┌─ Passage provided

Russian flying ace (1889–1919)

Alexander Alexandrovich Kazakov (Kozakov, Kosakoff) (Александр Александрович Казаков) (2 January 1889 – 1 August 1919) (British Distinguished Service Order and Military Cross and the French Légion d'honneur) was the most successful Russian flying ace and fighter pilot during the First World War.

==Pre World War I==

Born to a Russian noble family in Kherson Governorate, Kazakov graduated from Yelizavetgrad cavalry school in 1908. He did his stint in cavalry, but in 1913 he began formal training as a pilot and graduated at the beginning of World War I from Gatchina military aviation school.

==World War I==
Alexander Kazakov flew Morane-Saulnier, Spad – SА2, Nieuport 11 and Nieuport 17 planes and is alleged to have the largest number of victories over enemy aircraft among Imperial Russian Air Force pilots. Unofficially he shot down 32 German and Austro-Hungarian planes, although his official tally is only 20 because only planes that crashed in Russian-held territory were counted. Russian military aviation tradition during World War I was different from that of its Western allies and rivals and the individual scores of pilots were considered to be of lesser value compared to their contribution to the overall war effort.

└─
┌─ Data supplied

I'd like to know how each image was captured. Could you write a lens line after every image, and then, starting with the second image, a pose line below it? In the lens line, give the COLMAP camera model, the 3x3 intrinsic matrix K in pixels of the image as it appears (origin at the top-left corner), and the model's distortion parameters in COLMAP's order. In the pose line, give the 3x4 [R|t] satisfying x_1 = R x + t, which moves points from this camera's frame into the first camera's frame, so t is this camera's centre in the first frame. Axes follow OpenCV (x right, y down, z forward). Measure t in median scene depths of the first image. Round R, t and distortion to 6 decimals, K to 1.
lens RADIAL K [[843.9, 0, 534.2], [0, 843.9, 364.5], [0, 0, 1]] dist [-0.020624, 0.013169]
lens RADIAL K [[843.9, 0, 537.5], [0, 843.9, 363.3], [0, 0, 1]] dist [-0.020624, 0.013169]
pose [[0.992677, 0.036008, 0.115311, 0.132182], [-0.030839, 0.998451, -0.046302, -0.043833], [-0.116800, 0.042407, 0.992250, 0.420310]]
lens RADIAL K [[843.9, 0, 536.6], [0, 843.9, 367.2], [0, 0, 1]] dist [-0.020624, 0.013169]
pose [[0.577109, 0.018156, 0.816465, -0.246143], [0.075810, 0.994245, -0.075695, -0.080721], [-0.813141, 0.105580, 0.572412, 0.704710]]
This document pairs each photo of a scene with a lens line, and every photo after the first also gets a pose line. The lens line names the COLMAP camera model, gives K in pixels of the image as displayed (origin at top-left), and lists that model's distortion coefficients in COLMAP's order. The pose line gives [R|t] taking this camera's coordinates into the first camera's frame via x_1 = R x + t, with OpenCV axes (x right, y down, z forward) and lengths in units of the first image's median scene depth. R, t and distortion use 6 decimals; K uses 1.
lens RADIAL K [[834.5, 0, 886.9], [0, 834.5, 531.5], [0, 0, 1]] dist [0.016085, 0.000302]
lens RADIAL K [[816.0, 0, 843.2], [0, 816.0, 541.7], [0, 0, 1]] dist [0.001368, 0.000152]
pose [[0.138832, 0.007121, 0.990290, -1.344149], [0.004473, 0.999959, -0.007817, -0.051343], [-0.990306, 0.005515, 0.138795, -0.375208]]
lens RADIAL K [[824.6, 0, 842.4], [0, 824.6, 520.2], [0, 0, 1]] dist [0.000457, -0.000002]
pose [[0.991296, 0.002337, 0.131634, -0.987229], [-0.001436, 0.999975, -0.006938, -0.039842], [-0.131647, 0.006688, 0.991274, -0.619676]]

└─

- [Directions]:
- A) Answer each question about the passage on Kazakov.
(i) From which school did Kazakov graduate in 1908?
(ii) At which school did he finish his pilot training?
(iii) According to the passage, why is his official tally lower than his unofficial one?
- B) Carry on the passage on the Russian flying ace Kazakov from the point where it stops.
The records play no part in this work.

- [Task-by-task results]:
- A)
(i) Yelizavetgrad cavalry school.
(ii) Gatchina military aviation school.
(iii) Only planes that crashed in Russian-held territory were counted.

- B)
On 31 March 1915 Alexander Kazakov successfully repeated the aerial ramming attack first attempted by Pyotr Nesterov, using a Morane-Saulnier G as his piloted projectile. For this bit of daring, he was awarded the Order of Saint Anne, first in the Fourth Class, then in the Third. He was appointed to command of 19th Corps Fighter Detachment in September 1915. Here he had Nieuport 10s and Nieuport 11s to fly. Between 27 June and 21 December 1916, he racked up four more victories to become an ace.

Five months later, Kazakov resumed his winning streak with his sixth victory on 6 May 1917, which was shared with Ernst Leman and Pavel Argeyev. By 25 May, with his eighth win, he switched to a Nieuport 17, which he used henceforth.
Between 1915 and 1917 he fought on the Russian front as well as in Romania and participated in the Brusilov Offensive as a commander of 1st Combat Air Group.

In January 1918, in the wake of the Bolshevik Revolution, Kazakov resigned his Russian commission.

==Russian Civil War==
During the Russian Civil War Kazakov joined the Slavo-British Allied Legion in Arkhangelsk and fought against the Workers' and Peasants' Red Air Fleet.

On 1 August 1918 Kazakov became a major in the Royal Air Force and was appointed to be commanding officer in charge of an aviation squadron of the Slavo-British Allied Legion made up of Sopwith Camel planes.
After the British withdrawal from Russia which left the Russian White Army in a desperate situation, Kazakov died in a plane crash during an air show on 1 August 1919 which was performed to boost the morale of the Russian anti-Bolshevik troops. Most witnesses of the incident, including British ace James Ira Jones, thought Kazakov committed suicide.

==Honours and awards==
- Order of St. George, 4th class (31 July 1917, Russian Empire)
- Order of St. Vladimir, 4th class (7 September 1916, Russian Empire)
- Order of St. Anne, 2nd, 3rd and 4th classes (respectively, 27 April 1917, 4 February 1915, 27 January 1916; Russian Empire)
- Order of St. Stanislaus, 2nd and 3rd classes (4 July 1916, 18 August 1913, Russian Empire)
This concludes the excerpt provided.